The Givenness of Things, Marilynne Robinson. New York: Picador, 2016.
Summary: A collection of essays drawn from various lectures questioning our prevailing ideas through the lens of John Calvin, and others in the Reformed and Humanist tradition.
If you have read Marilynne Robinson’s fiction, you have the sense that there is a world of theological thought undergirding her narratives, particularly reflected in her lead character, Reverend John Ames. To read her essays is to enter into that rich theological world, and the extent to which this woman reads.
It is also to experience a voice that seems from another time, questioning our prevailing ways of thought. Like C. S. Lewis, Robinson is a reader of old books, particularly old theologians like John Calvin and Jonathan Edwards, and she allows these voices of another time to question our accepted ways of looking at things.
One example is the essay from which the title of this collection is drawn, “Givenness.” The essay focuses around the ideas of Jonathan Edwards’ Religious Affections and the intrinsic character of the affections of love, joy, hope, desire, and others in our experience of faith. Here, and in other essays, she argues against the scientific reductionism that reduces the affections to the firing of neurons.

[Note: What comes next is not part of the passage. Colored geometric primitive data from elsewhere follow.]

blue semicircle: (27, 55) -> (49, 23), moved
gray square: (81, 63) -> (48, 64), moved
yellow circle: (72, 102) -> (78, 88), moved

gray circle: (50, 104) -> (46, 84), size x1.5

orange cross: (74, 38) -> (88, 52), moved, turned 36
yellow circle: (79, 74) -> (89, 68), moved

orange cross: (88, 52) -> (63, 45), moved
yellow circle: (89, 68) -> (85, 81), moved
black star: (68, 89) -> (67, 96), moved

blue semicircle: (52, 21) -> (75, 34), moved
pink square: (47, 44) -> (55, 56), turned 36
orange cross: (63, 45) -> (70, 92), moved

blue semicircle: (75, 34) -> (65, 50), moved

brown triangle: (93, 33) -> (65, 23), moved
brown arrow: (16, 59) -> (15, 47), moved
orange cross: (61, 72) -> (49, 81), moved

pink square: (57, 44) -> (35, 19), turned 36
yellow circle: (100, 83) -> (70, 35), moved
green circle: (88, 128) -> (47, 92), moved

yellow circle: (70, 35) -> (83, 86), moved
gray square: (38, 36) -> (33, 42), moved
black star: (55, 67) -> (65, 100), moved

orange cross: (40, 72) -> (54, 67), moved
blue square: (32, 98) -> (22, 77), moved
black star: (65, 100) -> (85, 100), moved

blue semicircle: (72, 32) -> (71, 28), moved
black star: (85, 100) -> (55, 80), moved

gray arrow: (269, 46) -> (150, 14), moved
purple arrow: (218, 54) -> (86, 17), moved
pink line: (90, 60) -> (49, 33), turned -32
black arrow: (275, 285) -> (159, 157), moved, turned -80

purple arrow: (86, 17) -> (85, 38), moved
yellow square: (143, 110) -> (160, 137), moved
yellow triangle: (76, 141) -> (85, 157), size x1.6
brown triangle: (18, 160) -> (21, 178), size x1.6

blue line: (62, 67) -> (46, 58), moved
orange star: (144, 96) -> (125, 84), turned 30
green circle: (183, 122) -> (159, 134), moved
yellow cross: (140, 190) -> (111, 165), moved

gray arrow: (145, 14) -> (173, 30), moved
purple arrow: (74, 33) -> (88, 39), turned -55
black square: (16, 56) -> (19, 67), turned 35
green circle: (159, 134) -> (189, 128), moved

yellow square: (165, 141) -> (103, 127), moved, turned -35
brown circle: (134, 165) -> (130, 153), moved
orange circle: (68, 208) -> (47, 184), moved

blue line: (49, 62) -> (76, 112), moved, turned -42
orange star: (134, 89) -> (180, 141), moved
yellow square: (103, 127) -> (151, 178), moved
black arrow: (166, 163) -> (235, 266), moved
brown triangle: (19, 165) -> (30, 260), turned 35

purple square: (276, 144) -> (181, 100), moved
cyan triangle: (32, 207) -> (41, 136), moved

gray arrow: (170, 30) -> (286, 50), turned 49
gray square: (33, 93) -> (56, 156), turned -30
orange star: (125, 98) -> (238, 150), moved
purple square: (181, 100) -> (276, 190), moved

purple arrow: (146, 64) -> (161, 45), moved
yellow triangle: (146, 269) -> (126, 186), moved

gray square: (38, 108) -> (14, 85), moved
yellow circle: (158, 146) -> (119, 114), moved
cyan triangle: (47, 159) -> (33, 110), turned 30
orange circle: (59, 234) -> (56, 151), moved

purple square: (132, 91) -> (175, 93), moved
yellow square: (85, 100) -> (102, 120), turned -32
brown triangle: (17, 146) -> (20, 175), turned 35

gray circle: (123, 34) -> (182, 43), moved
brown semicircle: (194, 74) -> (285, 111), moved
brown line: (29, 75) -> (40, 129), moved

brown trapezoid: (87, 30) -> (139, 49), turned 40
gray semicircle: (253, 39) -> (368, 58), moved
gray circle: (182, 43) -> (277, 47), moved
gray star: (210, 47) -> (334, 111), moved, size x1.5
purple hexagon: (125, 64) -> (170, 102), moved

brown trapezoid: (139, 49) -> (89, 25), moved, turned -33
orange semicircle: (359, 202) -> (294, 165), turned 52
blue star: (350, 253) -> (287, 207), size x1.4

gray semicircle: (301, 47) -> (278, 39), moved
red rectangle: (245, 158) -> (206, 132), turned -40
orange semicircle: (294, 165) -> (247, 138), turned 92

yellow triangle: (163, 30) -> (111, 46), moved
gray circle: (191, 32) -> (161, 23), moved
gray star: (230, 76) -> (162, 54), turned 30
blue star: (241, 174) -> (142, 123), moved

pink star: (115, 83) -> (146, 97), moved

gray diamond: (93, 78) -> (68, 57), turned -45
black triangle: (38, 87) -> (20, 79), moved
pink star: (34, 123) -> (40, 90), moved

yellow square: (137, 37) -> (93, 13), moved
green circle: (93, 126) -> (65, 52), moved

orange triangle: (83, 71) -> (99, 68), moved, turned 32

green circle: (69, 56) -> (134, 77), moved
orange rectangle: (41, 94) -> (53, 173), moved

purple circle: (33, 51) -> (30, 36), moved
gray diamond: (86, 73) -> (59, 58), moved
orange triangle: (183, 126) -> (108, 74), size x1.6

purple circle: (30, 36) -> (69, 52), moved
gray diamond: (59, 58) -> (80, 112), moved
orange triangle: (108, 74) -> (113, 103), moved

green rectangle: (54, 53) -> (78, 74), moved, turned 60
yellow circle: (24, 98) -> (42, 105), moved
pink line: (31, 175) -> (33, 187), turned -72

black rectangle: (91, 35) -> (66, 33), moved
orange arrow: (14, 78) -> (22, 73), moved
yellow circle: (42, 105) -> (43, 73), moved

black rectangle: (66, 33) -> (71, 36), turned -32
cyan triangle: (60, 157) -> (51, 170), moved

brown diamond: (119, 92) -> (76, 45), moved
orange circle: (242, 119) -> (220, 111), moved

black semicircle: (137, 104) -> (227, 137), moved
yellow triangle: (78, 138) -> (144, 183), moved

Similarly, the opening essay on “Humanism” describes the glories of the works of the mind that came out of the Renaissance, and challenges the reductionism that would explain all of this through evolutionary mechanisms and physical processes. It is not that she is anti-science. It is obvious that her reading includes and delights in a great deal of science writing. It is the scientism that asserts hegemony over all domains of human experience to which she objects.
The book consists of seventeen essays, most with one word titles like “Reformation,” Servanthood,” or “Limitation.” Perhaps the most striking for me was her essay on “Fear.” These statements were particularly arresting:
“First, contemporary America is full of fear. And second, fear is not a Christian habit of mind….As Christians we are to believe that we are to fear not the death of our bodies but the loss of our souls” (p. 125).
She explores how this drives the fearful nationalism evident even when she was writing these essays, and the stress on preserving and extending the Second Amendment in the acquisition and proposed “right” to concealed carry. She also wonders about the financial interests exploiting this culture of fear.
Her essay on “Theology” explores not only theologians like Jonathan Edwards, but the theological content of the plays of William Shakespeare (whetting my appetite to read some Shakespeare). She explores particularly the ways Shakespeare handles reconciliation and matters of mercy, grace, and forgiveness.
These are simply tastes of what you will find in this rich collection representing Robinson’s thought. Prepare to read rigorously, and to explore the intellectual by-paths Robinson will take in exploring an idea. One must pay close attention to follow the thread of her arguments. Again, like Lewis, one has the sense that she brings everything she has read to anything that she says.
Finally, the book concludes with a two-part conversation with Barack Obama while he was president. As much as anything, he is interviewing her and what a delight to listen in on this wide-ranging conversation between two literate persons. One of the moments that reflected one of the president’s deep regrets was his struggle to close the gap between Washington and Main Street, the ways we engage with each other in everyday life, and the distance between that and our political discourse–our compassion toward the needy near us and our fears of “them” — a comment evoked by Robinson’s essay on fear.
One might critique her essays as reflecting a very Euro-American focus and a lack of engagement with writers outside the Western theological, philosophical and literary canon. There may well be some validity in that critique, but perhaps she is doing something very similar to those calling for other voices, in drawing on voices no longer a part of our cultural discourse, and who speak to our contemporary ideas from another perspective, and from another time.